Your objective: Your answer must be the full listing below, restated word for word, with no pictures in it.

==================================================

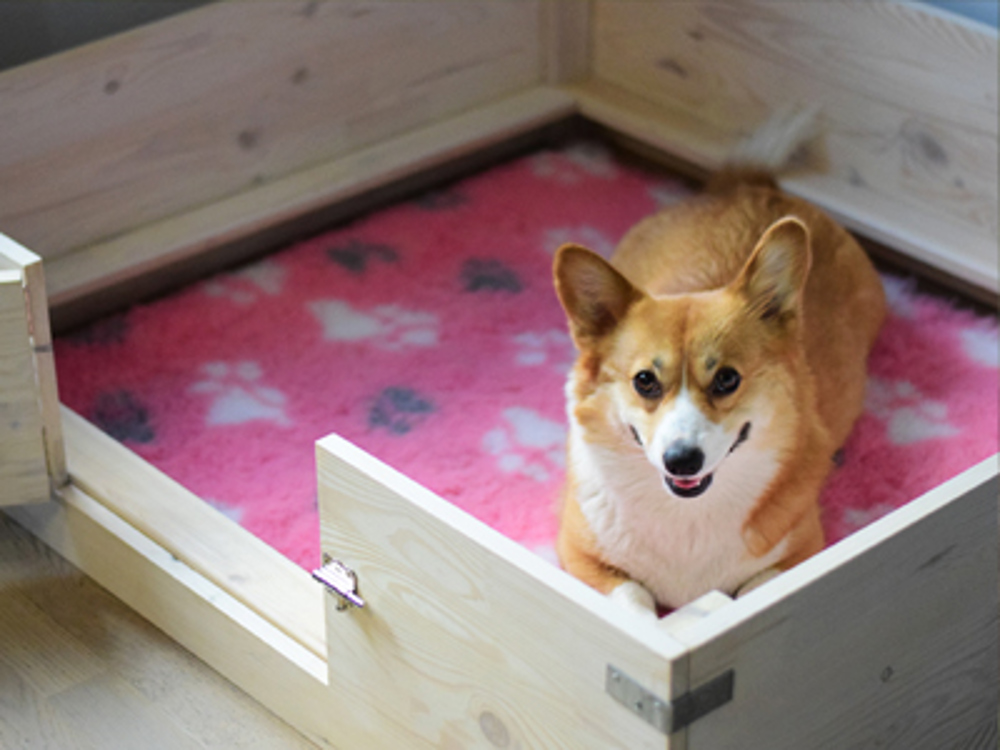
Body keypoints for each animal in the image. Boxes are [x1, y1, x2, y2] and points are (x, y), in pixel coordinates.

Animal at [552, 113, 888, 616]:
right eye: (645, 381)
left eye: (727, 378)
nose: (681, 460)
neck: (687, 513)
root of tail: (747, 185)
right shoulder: (580, 554)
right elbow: (634, 605)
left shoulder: (797, 553)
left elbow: (749, 593)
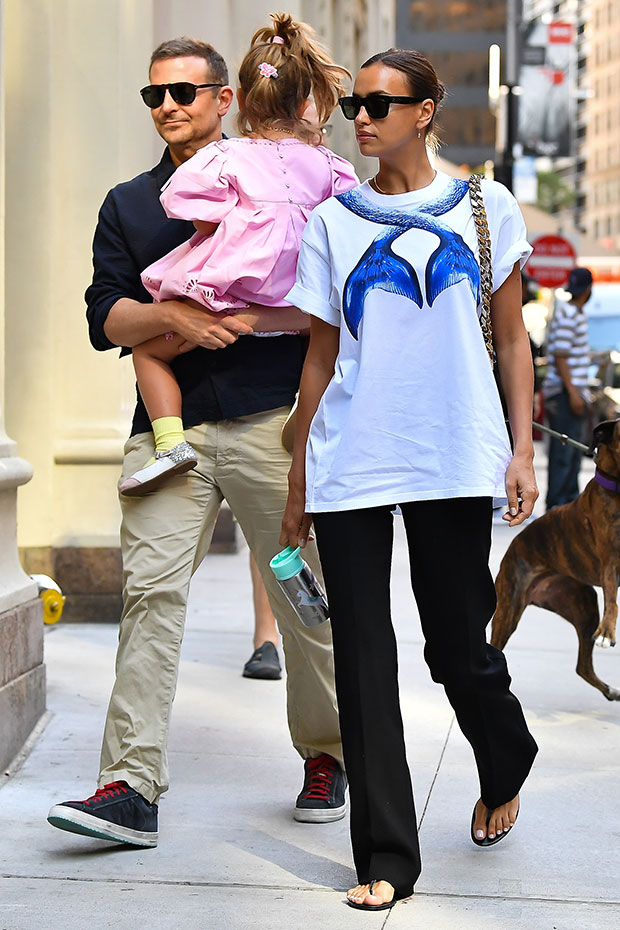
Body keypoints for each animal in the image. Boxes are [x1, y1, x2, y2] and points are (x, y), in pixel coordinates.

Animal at [494, 416, 620, 700]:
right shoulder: (610, 561)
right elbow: (612, 599)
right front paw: (607, 633)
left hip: (583, 605)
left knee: (582, 667)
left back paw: (611, 691)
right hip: (508, 611)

==================================================

Final answer:
Body keypoints for each animal in the image. Boxes are [x1, y1, x2, y2] and points are (x, y), in pixel coordinates.

Animal at [552, 113, 888, 616]:
right eye: (645, 381)
left eye: (727, 378)
nose: (681, 460)
neck: (687, 513)
root of tail: (747, 185)
right shoulder: (580, 554)
right elbow: (634, 605)
left shoulder: (797, 553)
left elbow: (749, 593)
Body keypoints for each animal in the image. Boxes are [x1, y1, x2, y2] and points are (x, y), in pixel coordinates.

Animal at [494, 416, 620, 700]:
right shoulder: (610, 561)
right elbow: (612, 599)
right front paw: (607, 633)
left hip: (583, 605)
left knee: (582, 667)
left back paw: (611, 691)
right hip: (508, 611)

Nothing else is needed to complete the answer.